FreedomWorks Foundation Content

Faces of the American Freedom Initiative’s National Pardon Project: Paulette Martin

FreedomWorks recently announced the launch of the American Freedom Initiative (AFI), a collaboration headed by former acting U.S. Attorney General Matt Whitaker. This project aims to help relieve injustices committed against Americans under the criminal justice system and the regulatory state. As part of this project, we will shine a spotlight on some of the individuals the AFI has identified under its National Pardon Project as being particularly hard hit by unjustly harsh criminal sentences for non-violent crimes.

The case for Paulette Martin’s clemency is a difficult one in light of the crimes she committed. Along with a number of others, Martin was sentenced to life in prison in 2006, for playing a major role in a network that distributed cocaine, crack, and heroin in Maryland. Her guilt is not in doubt, and she is very clearly the sort of high-level drug offender for whom long prison sentences are intended. However, a more thorough examination reveals why such draconian minimum sentences are not always in the interest of true justice.

At the time she was sentenced, the only sentence allowed under federal guidelines for her level of drug crime was life in prison, in spite of her having little criminal history and no history of violence. Paulette is now 73 years old, has already served over fifteen years in prison since her 2004 arrest, and her behavior since her incarceration shows a level of recognizance and rehabilitation that should be the desire of any humane justice system.

Martin successfully earned her GED and completed many other programs. She even became a mentor for other prisoners participating in educational programming as well. Because of her excellent behavior, she was transferred to a minimum security facility, and she has expressed hope that she can continue her in her mentoring capacity for at-risk youth upon earning her freedom.
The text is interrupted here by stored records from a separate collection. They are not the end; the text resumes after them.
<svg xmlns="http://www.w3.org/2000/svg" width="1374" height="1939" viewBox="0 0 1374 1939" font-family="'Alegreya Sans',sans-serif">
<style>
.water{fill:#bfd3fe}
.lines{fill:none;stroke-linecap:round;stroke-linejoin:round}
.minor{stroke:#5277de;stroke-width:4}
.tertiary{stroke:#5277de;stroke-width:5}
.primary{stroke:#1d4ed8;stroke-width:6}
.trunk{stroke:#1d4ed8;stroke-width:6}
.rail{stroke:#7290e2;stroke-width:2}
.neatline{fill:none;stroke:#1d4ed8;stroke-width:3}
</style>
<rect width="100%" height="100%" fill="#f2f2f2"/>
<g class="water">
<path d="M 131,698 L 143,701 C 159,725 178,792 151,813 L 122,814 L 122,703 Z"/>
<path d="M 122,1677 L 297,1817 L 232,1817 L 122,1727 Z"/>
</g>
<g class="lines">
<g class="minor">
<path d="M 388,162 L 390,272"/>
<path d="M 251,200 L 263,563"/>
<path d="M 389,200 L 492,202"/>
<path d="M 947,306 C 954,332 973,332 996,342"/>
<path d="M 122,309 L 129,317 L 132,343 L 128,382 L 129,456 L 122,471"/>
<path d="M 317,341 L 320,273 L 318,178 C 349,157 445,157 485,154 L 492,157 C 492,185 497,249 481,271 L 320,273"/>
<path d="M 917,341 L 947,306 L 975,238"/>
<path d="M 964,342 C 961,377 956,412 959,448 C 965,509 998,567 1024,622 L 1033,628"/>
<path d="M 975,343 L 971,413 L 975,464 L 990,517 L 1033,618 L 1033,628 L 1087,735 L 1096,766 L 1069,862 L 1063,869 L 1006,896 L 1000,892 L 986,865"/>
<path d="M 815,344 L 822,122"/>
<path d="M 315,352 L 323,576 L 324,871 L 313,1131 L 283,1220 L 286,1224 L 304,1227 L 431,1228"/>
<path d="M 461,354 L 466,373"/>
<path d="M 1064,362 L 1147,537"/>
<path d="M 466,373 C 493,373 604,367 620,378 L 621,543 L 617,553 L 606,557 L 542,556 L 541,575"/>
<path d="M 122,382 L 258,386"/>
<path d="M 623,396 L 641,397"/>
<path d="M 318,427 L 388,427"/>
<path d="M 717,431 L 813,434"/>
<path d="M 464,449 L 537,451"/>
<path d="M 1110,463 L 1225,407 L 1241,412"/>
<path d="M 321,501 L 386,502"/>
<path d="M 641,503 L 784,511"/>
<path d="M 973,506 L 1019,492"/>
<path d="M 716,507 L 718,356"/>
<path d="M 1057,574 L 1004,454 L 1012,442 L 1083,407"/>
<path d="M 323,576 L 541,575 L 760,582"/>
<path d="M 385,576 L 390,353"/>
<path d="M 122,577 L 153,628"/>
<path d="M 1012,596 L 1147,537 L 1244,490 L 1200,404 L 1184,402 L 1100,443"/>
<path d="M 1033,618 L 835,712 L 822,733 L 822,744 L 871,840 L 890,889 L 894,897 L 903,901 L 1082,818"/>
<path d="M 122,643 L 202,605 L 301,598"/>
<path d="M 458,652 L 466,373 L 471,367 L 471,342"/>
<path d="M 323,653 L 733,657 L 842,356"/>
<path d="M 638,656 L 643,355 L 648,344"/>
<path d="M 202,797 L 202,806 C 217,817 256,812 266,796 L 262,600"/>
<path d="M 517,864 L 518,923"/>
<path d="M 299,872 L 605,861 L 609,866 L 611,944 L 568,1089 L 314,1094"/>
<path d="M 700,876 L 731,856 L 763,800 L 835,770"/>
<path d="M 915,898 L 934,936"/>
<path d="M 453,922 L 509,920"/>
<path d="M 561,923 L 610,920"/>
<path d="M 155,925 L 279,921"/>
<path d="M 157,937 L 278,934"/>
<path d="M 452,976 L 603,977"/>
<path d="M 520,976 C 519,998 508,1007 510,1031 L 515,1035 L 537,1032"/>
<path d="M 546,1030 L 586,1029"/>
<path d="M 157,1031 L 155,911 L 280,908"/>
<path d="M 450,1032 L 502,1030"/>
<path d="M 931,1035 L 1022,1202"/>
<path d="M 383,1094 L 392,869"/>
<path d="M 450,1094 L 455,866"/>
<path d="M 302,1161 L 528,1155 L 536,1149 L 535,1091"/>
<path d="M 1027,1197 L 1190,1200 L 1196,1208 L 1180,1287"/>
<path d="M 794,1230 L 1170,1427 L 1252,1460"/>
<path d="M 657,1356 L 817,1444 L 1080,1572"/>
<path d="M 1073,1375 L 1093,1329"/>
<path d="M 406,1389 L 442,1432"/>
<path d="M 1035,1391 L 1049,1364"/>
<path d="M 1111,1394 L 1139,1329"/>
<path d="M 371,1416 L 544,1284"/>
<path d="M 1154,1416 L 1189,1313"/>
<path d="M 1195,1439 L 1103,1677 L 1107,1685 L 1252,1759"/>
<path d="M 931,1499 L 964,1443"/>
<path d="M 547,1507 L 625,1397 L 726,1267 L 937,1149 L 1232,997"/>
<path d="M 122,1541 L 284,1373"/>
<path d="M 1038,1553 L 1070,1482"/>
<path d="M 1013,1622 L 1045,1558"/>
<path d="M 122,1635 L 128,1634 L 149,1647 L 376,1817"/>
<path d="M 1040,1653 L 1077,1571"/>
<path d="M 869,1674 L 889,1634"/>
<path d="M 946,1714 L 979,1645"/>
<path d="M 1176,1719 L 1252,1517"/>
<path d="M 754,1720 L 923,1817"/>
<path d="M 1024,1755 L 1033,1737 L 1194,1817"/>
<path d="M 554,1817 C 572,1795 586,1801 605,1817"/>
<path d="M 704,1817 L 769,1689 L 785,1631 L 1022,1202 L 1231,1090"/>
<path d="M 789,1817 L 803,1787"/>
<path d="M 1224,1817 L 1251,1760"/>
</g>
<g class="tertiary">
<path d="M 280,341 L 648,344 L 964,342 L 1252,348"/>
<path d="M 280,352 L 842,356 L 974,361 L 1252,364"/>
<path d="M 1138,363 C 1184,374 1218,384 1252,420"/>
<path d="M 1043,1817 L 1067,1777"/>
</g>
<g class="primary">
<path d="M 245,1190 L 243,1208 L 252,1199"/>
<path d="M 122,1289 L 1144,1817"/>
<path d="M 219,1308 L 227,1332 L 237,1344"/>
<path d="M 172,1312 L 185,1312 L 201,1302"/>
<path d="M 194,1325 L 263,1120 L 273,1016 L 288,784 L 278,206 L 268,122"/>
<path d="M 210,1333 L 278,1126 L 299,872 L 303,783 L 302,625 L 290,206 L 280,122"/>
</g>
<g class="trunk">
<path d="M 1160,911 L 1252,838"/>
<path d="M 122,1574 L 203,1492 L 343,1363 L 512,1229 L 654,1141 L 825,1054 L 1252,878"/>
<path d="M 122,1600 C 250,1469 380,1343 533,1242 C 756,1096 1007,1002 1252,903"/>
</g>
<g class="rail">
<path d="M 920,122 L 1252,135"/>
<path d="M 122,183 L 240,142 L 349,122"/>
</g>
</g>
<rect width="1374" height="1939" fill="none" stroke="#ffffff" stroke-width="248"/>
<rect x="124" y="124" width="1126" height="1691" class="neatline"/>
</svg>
Her public defender noted that “Martin’s journey toward rehabilitation is especially noteworthy because she was given a life sentence and had no idea that Amendment 782 would eventually arrive to give her a glimmer of hope,” and that even the government admitted that “Martin’s postsentencing behavior is among the best that it has seen.”

Amendment 782 refers to a 2014 revision to federal sentencing guidelines so that the sentence for crimes such as Martin’s could range between 360 months and life in prison. Martin thus filed for her sentence to be reconsidered on the low end of these new guidelines – which still would have meant she would remain imprisoned until she was at least 84. Yet even this modest reduction in sentence was rejected, although her petition has been remanded back to district court after a circuit court panel found that her judges failed to provide the required level of reasoning for why they rejected her appeal.

Aside from merely being technically eligible for a shorter sentence, Martin’s circumstance also demonstrates shortcomings in federal compassionate release guidelines. Although most often reserved for extraordinary circumstances such as a terminal illness diagnosis, advanced age, and family support can be considered as grounds for compassionate release. However, for the old age to be factored in, the most recent update to these guidelines states that a prisoner must not only be over the age of 70 but must have served 30 or more years of their sentence, a seemingly arbitrary condition that prevents Martin from eligibility.

The case for compassionate release is especially accentuated during the current COVID-19 epidemic, as the easily spread virus rips through crowded facilities such as prisons. Out of about 142,000 federal prisoners, over 1,000 have already tested positive for COVID-19 as of this writing, and that figure will naturally rapidly rise, given the close quarters inherent to prisons. Martin is squarely in the category of those who are most vulnerable to the disease due to her advanced age and history of cardiac issues.

A simpler way past all these technicalities would be for the President to commute Paulette Martin’s sentence. The continued incarceration, at taxpayer expense, of a prisoner demonstrating such strong evidence of rehabilitation makes little sense, particularly in the case of an elderly woman with no history of violence who has family waiting to take her in after release. Public safety will not be harmed by her release, and she can serve as an example for others offenders to look to.